ANTOINE APRUZZESE, THOMAS ROCHE + ANNE KLEPAL (FRANCE)

Location of Interruption: Paris, France



In western neoliberal societies today, we witness a crisis of representative democracy associated with the “post-politics” condition: a general depoliticization of society, a decrease of counter-powers, and disappearance of actual political debate, concomitant to increasing violence against protest movements. Democracy is often considered as the operative system ordering society, in which we vote for our representatives making laws and governing our territories. But democracy is also the process through which people become able to govern themselves. For this empowerment to happen, people need to express different opinions, confront their ideas, acknowledge how different they are, form communities, and understand that they have to work together and include minorities in decision-making processes. As Jacques Rancière stated, “there is politics precisely when one reveals as false the evidence that the community exists already and everyone is already included.”

In this context, cities bear the marks of this crisis in democracy: facades are oversaturated with advertising, buildings appear as symbols of companies’ power, and public places are ruled by security restrictions and surveillance. The city of Paris is still strongly influenced by its Haussmann heritage, with city streets and public places designed as a framework for shutting down any revolution. In addition, a 1981 French law made posting fliers illegal on the facades of public institutions and other public places, with a tolerance for fliers posted on scaffoldings.

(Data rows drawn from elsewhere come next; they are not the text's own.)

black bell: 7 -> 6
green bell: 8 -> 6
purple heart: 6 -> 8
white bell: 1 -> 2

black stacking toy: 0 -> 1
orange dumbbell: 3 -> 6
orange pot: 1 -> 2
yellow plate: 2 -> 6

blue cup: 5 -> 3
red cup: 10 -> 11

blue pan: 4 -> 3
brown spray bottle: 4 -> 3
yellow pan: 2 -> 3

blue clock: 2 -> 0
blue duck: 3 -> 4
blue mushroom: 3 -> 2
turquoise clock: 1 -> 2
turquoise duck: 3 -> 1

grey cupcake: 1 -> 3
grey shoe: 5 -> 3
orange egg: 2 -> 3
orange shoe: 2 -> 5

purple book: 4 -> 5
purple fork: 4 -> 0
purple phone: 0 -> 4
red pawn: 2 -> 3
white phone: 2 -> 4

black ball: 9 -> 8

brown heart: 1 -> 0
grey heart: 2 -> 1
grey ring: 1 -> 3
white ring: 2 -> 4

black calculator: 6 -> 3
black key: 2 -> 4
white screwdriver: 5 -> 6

There is no politics without spatial anchoring, thus spaces of public expression and debate need to be embodied and recognizable. This proposal builds upon practices of demonstration such as signs, slogans, and fliers – it deflects the existing facades by building an outdoor room made of scaffolding-inspired structures as a support for allowing opinions to be expressed, communities to emerge, and democracy to form. As a political reinterpretation of Cedric Price’s Fun Palace, the interruption replaces activities with ones helping the construction of a strong public sphere, and a living democracy.